At this point our Weather.csv data has successfully been converted to an Avro file and we can do whatever we desire with it. I chose to simply write the data back to another local file which will be named “Weather.csv.avro”. Here is a screenshot of that output.
Created on 04-24-2016 05:53 PM
This is a great article Jeremy, solving a real case many business face now. Is this project on public domain on git-hub ?
Thanks
John
Created on 07-19-2016 09:58 PM - edited 08-17-2019 12:43 PM
Great article. One thing I've found with the InferSchemaWithAvro and working with CSVs is that it only seems to infer the type based on the first line after the header.
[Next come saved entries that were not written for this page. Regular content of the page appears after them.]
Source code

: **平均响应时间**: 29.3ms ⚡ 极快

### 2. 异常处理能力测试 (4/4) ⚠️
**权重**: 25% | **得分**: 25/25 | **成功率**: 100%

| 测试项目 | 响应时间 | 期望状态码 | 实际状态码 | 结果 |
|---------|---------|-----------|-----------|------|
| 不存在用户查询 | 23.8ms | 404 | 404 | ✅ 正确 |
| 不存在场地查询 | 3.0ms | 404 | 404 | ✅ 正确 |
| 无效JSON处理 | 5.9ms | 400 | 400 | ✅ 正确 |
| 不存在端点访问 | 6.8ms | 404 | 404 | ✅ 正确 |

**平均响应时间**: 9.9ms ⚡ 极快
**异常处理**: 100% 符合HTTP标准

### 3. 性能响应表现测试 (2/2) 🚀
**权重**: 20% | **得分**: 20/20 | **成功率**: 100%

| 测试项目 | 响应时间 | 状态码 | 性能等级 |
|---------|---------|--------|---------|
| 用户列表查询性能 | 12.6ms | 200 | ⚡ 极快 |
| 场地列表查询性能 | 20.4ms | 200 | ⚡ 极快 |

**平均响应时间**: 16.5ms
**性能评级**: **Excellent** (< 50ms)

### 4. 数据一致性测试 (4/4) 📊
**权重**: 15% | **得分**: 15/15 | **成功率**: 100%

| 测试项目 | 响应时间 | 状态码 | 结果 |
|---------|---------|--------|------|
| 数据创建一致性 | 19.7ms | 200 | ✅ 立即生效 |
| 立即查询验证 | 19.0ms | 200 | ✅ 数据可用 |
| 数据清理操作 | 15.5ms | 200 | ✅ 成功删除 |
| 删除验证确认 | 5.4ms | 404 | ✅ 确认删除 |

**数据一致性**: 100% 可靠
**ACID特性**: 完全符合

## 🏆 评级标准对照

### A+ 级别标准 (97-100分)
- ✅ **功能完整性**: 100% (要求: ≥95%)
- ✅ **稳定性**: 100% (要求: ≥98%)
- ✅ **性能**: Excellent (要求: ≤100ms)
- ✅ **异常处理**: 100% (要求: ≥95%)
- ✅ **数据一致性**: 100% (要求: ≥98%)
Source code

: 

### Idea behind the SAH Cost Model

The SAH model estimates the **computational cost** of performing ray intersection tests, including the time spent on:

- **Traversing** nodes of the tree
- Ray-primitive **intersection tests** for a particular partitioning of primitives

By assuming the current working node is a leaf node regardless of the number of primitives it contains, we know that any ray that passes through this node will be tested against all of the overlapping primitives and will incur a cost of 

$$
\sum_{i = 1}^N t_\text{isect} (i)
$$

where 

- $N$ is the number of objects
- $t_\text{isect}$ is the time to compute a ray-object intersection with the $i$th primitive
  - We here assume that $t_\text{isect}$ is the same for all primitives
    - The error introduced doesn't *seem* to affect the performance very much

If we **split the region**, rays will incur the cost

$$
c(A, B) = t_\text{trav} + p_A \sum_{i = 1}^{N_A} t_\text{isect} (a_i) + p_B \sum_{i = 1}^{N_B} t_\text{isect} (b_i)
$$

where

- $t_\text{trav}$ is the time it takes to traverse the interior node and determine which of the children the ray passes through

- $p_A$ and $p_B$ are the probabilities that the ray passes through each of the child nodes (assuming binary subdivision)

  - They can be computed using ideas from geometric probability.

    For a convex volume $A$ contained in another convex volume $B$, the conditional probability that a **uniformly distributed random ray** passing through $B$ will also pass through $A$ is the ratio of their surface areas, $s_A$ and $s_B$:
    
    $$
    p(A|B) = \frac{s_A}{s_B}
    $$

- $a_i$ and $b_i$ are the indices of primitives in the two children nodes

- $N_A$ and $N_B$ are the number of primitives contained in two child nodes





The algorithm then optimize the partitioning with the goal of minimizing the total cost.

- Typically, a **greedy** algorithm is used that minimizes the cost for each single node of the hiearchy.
The "Number Of Records To Analyze" property specifically states that it's only to be used with JSON content type. I'm having some difficulty right now thinking on a way to work around this. I've got a CSV column with "12345" on the first line and "12345.45" on the second line and it's inferring the type as LONG when I want it to be DOUBLE.
EDIT: It also doesn't work completely as expected with negative values. (STRING instead of numeric)
Created on 09-09-2016 08:08 AM
This is great article, I am also facing same issue in inferring the type for number column in CSV. It has DOUBLE value data but processor is inferring the type as LONG based on first row.
Any work around for this? except putting first row with double value in CSV. 🙂
Created on 04-13-2020 04:31 AM - edited 04-13-2020 04:32 AM
You have to part the content first as line by line utilizing Split Text Processor. Use regex to extricate values by utilizing Extract Text processor, it will results esteems as traits for the each stream record. Supplant content processor to supplant the traits as substance of the stream record LiteBlue.